Parkinson Disease Clinical Trial
Official title:
Progressive Modular Rebalancing (RMP) System Rehabilitation Combined With Sensory Cues for Rehabilitation of Patients With PD: a Randomized, Controlled Trial With Crossover.
In the present study, the investigators propose a rehabilitative program for Parkinson'
disease based on the combination of a neurocognitive method, i.e. visual sensory cues, with a
neurophysiological method, i.e. RMP, in a randomized controlled trial with cross-over. The
rationale herein was that the RMP may globally improve patients in terms of trunk control,
motor performance, muscle tone, endurance and so on, predisposing them to improvement of the
gait rhythm and automaticity induced by use of the visual external cues.
The primary aim of this pilot, randomized, controlled, trial with crossover was to establish
whether a 8-week exercise program focused at improving gait in people with PD was more
effective than a same-duration program of standard physiotherapy. The secondary aim was to
evaluate the effect on the disease's severity. At this aims investigators used a quantitative
3D motion analysis system to evaluate gait parameters and UPDRS-II and UPDR-III and H-Y
staging to evaluate the severity of the disease.
The investigators hypothesised that the both exercise programs will improve standard
physiotherapy, however the proposed program will yield better improvements for the people
with PD.
This study is a pilot, bi-centric, exploratory, randomized, controlled, crossover design with
blind observer .
Subjects participated in a baseline assessment session (T0, before rehabilitative treatment),
followed by random allocation to 8 weeks of rehabilitative treatments (A or B) (T1), followed
by 1 month of inactivity wash out period. Following this wash-out period, patients who
received treatment A switched to the treatment B and viceversa. A computerized randomization
schedule was generated on the computer and held by an investigator not involved in subject
recruitment or assessment.
Both clinical (neurological visit and scale administration) and instrumental (gait analysis)

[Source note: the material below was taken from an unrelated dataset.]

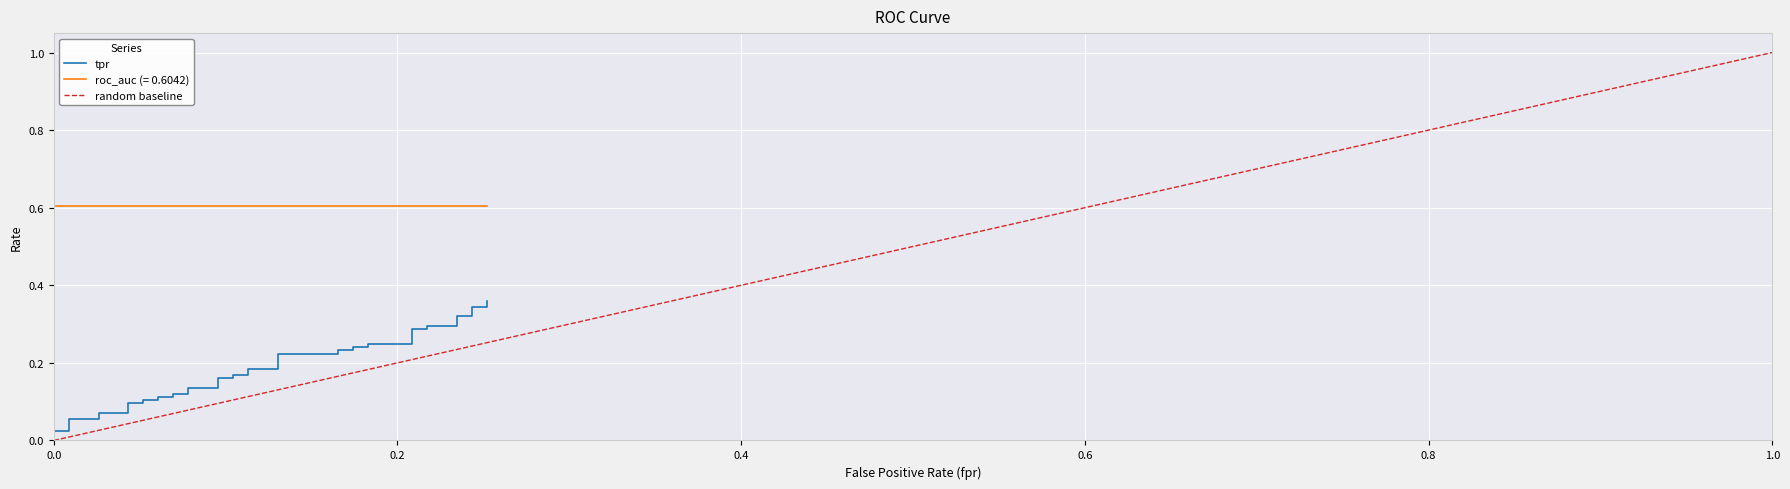

True or false: fpr and tpr cross at least once.

False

assessments were carried out 3 times: at baseline before rehabilitative treatment (T0), 4
weeks (T1, intermediate evaluation) and 8 weeks after rehabilitative treatments (T2, final
evaluation). Medication was kept constant throughout the trial, and all interventions were
performed at the same time of day for each patient during ON phase.
Participants were asked to maintain their pre-enrollment activity level and current
medication dosage when not in the laboratory.
Assessors, for both clinical and instrumental evaluations, were blinded to the allocation
treatment.
During the inactive condition, participants received usual care.